Foreign Direct Investments (FDIs) into Africa as at the end of 2010 were $32 billion, the World Bank says.

According to the World Bank, inflows of FDIs to the continent increased by 6% from 2008 due to price increases of commodities such as metal, oil and mineral exports.

“The external drivers of growth in 2010 included  increased commodity prices — particularly for metal, mineral and oil exporters; increased inflows of foreign direct investment – the region attracted $32billion  in FDI in 2010, a 6 percent increase from 2008”, Dr. Ngozi Okonjo-Iweala, Managing Director, World Bank said in a speech she delivered at the MIT-Sloan School Africa Business Conference, in the US recently.

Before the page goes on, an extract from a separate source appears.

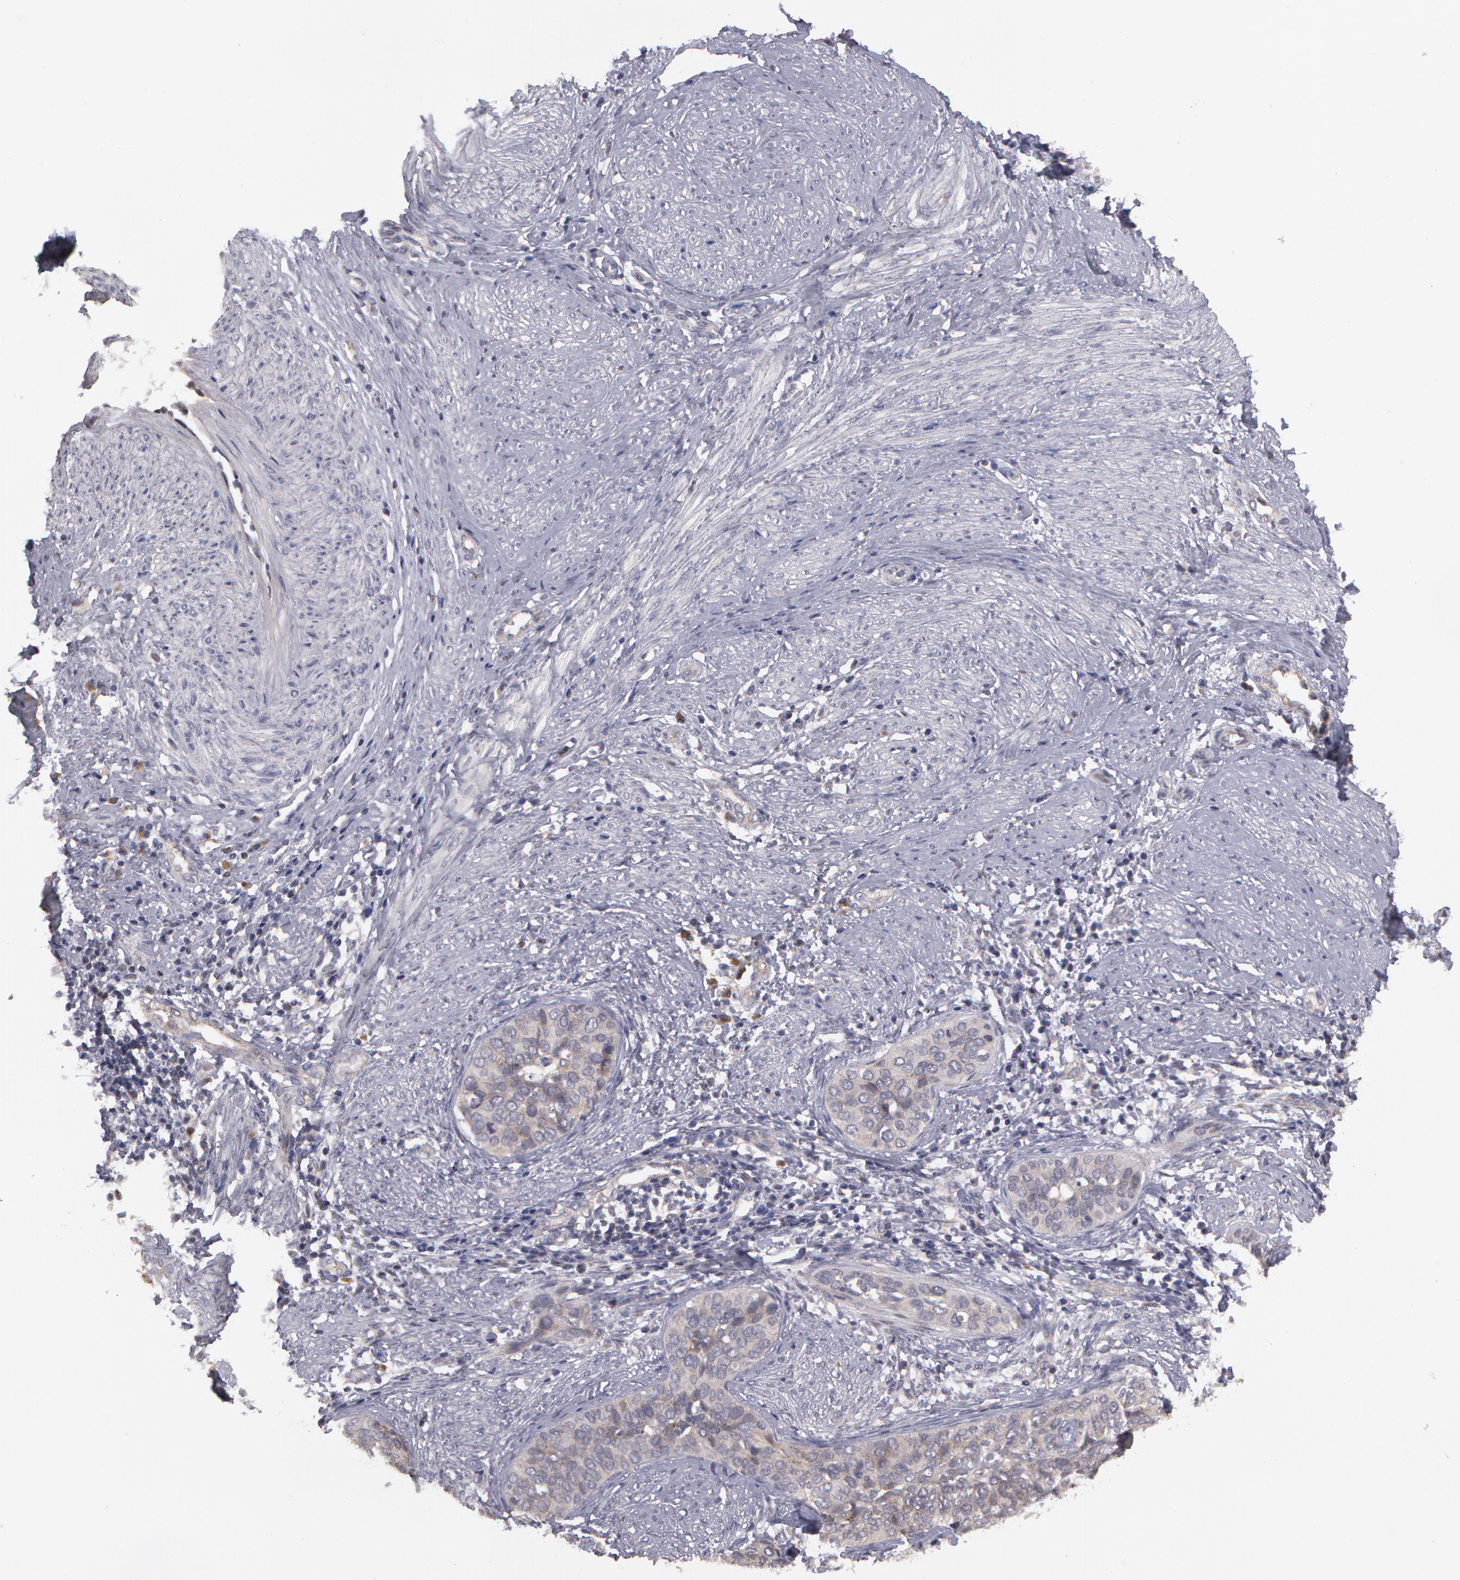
{"staining": {"intensity": "negative", "quantity": "none", "location": "none"}, "tissue": "cervical cancer", "cell_type": "Tumor cells", "image_type": "cancer", "snomed": [{"axis": "morphology", "description": "Squamous cell carcinoma, NOS"}, {"axis": "topography", "description": "Cervix"}], "caption": "Tumor cells show no significant staining in squamous cell carcinoma (cervical).", "gene": "STX5", "patient": {"sex": "female", "age": 31}}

In Ghana, inflows of FDIs as at early December 2010 were estimated at over $1.3 billion of which the oil sector accounted for a significant portion – $550 million, the Bank of Ghana said at its last Monetary Policy Committee (MPC) meeting on December 10, 2010.

Dr Okonjo-Iweala also indicated in her speech that sub Sahara Africa’s gross domestic product (GDP) was 4.7% in 2010 as against 1.3% in 2009.

“Growth in Sub Saharan Africa rebounded strongly in 2010 with its GDP estimated to have expanded by 4.7 percent in 2010, up from the 1.3 percent growth recorded in 2009 and just shy of its pre-crisis average growth of 5%”, she indicated.

Despite the struggling of global economy to fully recover, the World Bank however expects growth in Africa to remain strong in 2011 and 2012 with 5.3% and 5.5% respectively, “making Sub-Saharan Africa excluding South Africa, one of the fastest growing regions.”